◆ **Required action**: From the top of the records below down to the line containing "que ce soit", reproduce every line exactly.

---- Data for analysis

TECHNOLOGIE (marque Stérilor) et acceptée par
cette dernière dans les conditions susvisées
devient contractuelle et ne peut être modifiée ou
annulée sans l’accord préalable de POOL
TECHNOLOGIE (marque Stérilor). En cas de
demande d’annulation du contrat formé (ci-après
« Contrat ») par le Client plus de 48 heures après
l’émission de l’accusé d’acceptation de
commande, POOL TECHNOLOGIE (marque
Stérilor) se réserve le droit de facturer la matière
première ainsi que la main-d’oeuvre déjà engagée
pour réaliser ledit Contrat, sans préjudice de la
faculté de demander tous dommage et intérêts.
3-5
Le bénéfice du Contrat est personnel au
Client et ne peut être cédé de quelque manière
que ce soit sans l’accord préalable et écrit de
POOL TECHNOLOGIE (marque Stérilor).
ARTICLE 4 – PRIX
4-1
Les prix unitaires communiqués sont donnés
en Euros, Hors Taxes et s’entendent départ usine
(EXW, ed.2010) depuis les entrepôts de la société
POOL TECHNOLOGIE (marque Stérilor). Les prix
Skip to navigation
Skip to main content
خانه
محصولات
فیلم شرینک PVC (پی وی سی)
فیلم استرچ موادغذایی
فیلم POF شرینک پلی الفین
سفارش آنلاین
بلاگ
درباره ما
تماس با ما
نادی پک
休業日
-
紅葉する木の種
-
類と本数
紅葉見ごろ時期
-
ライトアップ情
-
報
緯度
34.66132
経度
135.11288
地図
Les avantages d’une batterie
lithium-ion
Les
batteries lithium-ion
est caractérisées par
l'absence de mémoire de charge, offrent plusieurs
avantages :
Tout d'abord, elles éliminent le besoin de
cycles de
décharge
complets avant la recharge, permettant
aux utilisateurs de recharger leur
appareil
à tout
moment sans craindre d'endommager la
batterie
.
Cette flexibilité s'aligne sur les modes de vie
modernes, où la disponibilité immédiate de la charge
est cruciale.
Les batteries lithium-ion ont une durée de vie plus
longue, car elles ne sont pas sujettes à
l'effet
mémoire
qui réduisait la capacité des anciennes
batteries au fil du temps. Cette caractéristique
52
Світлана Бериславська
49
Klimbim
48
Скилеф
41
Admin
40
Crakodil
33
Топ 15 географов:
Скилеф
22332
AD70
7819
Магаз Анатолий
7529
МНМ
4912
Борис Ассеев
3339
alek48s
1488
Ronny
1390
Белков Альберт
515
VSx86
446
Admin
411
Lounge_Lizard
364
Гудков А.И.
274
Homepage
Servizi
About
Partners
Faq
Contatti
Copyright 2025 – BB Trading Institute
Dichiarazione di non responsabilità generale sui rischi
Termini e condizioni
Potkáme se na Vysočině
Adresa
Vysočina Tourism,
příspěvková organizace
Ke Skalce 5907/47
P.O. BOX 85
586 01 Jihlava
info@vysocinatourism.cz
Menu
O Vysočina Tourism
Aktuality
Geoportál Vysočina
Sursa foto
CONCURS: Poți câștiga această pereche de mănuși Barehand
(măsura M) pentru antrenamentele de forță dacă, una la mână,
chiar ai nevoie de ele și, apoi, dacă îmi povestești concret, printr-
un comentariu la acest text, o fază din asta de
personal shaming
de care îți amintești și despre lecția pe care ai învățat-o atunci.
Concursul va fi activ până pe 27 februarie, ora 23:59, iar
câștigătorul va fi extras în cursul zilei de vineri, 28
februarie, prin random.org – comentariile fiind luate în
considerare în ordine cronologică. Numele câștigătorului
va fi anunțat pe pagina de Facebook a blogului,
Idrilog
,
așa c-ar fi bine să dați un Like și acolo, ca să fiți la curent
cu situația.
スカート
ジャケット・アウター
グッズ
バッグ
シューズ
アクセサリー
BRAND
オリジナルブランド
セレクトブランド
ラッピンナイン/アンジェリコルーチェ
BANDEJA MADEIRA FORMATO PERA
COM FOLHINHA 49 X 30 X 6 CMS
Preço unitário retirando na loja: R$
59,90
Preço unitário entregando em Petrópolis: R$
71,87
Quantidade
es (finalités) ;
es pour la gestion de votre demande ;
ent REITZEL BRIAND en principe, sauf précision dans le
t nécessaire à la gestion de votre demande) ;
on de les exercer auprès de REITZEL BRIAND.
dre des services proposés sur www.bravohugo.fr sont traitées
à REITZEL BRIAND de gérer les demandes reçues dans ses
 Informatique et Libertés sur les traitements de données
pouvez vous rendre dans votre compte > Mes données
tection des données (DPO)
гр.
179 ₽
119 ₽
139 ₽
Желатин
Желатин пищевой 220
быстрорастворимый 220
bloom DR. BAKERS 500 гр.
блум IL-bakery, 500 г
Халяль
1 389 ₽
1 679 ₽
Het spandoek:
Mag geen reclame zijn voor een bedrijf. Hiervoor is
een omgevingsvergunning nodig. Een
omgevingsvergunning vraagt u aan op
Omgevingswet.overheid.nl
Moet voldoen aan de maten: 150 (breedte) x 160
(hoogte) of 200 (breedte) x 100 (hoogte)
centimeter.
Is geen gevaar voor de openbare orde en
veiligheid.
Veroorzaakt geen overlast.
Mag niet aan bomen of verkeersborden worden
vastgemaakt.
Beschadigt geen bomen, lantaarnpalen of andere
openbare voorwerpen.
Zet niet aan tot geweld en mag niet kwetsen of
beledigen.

--------

◆ **Solved problem**:
TECHNOLOGIE (marque Stérilor) et acceptée par
cette dernière dans les conditions susvisées
devient contractuelle et ne peut être modifiée ou
annulée sans l’accord préalable de POOL
TECHNOLOGIE (marque Stérilor). En cas de
demande d’annulation du contrat formé (ci-après
« Contrat ») par le Client plus de 48 heures après
l’émission de l’accusé d’acceptation de
commande, POOL TECHNOLOGIE (marque
Stérilor) se réserve le droit de facturer la matière
première ainsi que la main-d’oeuvre déjà engagée
pour réaliser ledit Contrat, sans préjudice de la
faculté de demander tous dommage et intérêts.
3-5
Le bénéfice du Contrat est personnel au
Client et ne peut être cédé de quelque manière
que ce soit sans l’accord préalable et écrit de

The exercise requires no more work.